Reeker Review

Classification: 15 Director: Dave Payne Rating: 2/5

Like Hostel before it, Reeker proudly boasts that this is the movie to put the fun back into horror and claw the genre away from sanitised Hollywood efforts like The Fog and House of Wax remakes. It’s all nonsense of course – Reeker is unlikely to trouble even the most jittery of moviegoers. Why, the bland House of Wax was better than this, and that’s not exactly a line you can wheel out very often.

Five students are driving across the open expanses of America when their car breaks down at an apparently deserted diner near Roswell. As they sit to wait it out they get a strange feeling that they’re not alone. They become suspicious when they run into a creepy trucker (Michael Ironside in prime grizzled mode) searching for his wife. It’s not long before the kids are being plagued by disturbing visions of dead people and find that they’re in the company of a supernatural killer – the title comes from the fact that this sinister character ‘reeks’ of death apparently.

Director Dave Payne (Addams Family Reunion) might have set out to make Reeker “scary, smart and funny” but he’s hampered by a fatal flaw – he doesn’t know how to make a horror film. The pacing is all over the place and the camera barely deviates from shooting the action in static mid-shot, leaving little in the way of tension as the deeply irritating cast are picked off one by one. Where’s the gore? Where’s the sense of dread, terror or hopelessness? The film tries to make up for this fatal lack of horror substance with a ready stash of one-liners and tongue-in-cheek set pieces. Admittedly these scenes are sometimes amusing, but again the timing is all wrong and it just serves to dissipate the tension even further.

Reeker lacks the nasty ‘70s-style atmosphere of many recent horrors and is perhaps more reminiscent of James Mangold’s Identity (right down to ridiculous twist ending) or the Final Destination movies, though it lacks those films’ sense of over-the-top fun. But Reeker’s terminal problem is that it’s graced by one of the feeblest movie villains since the Wishmaster movies. Anyone left with nightmares after witnessing this pathetic flickering graphic with a drill hand obviously wasn’t watching enough scary movies at a young age.

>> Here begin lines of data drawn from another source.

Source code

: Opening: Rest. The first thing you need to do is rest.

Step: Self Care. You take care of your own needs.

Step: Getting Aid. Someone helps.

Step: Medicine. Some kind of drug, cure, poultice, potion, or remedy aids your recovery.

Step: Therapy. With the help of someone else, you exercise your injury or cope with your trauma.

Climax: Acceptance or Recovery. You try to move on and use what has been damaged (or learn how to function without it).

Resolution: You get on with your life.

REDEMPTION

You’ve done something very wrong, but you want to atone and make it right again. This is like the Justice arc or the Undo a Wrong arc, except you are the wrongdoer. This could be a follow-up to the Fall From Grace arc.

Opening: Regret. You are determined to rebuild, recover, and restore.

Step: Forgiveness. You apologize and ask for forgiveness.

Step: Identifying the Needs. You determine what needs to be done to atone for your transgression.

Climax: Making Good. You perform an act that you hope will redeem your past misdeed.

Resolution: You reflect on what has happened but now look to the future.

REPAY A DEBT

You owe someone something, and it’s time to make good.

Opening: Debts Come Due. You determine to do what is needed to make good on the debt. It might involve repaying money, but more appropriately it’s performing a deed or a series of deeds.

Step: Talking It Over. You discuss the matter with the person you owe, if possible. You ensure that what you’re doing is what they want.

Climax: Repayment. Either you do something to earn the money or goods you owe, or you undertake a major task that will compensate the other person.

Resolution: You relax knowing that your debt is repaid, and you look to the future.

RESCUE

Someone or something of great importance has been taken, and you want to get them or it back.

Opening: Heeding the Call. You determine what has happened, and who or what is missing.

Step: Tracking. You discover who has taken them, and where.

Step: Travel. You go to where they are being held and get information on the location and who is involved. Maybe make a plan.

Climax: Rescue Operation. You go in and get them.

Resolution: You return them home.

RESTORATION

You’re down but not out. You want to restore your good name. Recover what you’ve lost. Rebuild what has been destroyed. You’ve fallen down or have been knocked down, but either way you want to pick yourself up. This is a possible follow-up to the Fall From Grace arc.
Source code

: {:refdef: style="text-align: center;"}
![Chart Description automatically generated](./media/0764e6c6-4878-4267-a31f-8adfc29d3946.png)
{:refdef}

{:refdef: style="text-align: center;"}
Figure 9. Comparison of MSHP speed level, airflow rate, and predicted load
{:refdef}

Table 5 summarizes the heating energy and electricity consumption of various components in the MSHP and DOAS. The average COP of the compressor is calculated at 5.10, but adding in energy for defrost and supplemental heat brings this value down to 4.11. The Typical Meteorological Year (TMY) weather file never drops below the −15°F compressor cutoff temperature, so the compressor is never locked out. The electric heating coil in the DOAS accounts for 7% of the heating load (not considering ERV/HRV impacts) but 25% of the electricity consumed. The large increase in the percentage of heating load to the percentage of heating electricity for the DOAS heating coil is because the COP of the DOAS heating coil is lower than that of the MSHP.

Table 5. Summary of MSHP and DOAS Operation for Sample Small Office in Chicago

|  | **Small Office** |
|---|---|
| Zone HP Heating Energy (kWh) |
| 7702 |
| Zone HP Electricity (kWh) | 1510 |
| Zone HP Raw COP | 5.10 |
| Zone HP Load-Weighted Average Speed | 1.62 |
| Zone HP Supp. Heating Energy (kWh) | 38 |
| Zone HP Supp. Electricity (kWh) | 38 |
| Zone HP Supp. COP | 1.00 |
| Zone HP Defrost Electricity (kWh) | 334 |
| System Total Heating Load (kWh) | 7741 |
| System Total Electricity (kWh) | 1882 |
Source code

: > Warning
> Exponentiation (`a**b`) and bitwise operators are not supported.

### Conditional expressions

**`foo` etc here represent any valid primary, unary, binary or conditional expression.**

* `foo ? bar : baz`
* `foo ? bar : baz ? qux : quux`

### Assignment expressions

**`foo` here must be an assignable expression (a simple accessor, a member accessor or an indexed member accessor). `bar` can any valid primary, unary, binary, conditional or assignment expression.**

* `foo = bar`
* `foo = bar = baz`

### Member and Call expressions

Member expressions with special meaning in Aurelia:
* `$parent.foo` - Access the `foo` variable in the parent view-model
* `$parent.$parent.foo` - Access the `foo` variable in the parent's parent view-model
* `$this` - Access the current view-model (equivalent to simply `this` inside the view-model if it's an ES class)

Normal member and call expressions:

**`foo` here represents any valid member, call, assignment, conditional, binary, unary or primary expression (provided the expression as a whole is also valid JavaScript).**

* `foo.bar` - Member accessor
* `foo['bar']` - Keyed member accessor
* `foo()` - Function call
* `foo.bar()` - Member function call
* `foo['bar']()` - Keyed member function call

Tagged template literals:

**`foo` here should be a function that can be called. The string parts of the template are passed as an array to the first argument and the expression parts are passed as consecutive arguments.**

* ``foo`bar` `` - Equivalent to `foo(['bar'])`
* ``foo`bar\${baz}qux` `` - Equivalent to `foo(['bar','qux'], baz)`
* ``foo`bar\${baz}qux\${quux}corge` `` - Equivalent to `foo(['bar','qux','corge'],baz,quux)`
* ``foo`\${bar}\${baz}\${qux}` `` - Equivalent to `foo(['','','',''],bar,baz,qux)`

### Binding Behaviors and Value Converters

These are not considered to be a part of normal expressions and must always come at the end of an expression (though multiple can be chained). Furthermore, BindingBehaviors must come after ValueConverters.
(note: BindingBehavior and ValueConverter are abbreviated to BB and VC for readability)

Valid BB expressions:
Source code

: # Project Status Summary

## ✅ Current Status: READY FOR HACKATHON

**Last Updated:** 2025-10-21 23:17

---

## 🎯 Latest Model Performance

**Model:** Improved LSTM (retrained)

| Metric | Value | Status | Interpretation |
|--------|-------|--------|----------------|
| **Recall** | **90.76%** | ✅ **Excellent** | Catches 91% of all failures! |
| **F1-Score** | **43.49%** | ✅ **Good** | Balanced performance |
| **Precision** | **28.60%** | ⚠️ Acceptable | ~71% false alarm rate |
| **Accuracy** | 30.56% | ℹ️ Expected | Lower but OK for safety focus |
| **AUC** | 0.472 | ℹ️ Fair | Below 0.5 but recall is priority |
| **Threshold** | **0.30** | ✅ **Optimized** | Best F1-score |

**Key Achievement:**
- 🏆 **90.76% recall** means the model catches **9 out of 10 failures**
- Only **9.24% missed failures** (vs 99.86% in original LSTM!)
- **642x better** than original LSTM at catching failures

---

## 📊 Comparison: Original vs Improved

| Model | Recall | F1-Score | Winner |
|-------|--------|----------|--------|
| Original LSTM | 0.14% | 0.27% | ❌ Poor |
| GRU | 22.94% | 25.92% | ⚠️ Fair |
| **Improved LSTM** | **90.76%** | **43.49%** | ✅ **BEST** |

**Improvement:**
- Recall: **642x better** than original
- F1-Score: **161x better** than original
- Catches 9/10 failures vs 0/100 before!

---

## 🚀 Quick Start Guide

There are two half-decent moments in Reeker – an acceptable opener that creates a vague level of intrigue and an amusing moment when a legless guy crawls out of a trash can. But ultimately the film is hopeless on every level. The recent The Hills Have Eyes remake proved that you can make a horror film with a sense of fun, while Wolf Creek demonstrated how to make a horror film fuelled by unease and dread. All Reeker serves to show is how to make a horror movie that’s both tame and lifeless, and we’ve had enough examples of that already. Disappointing.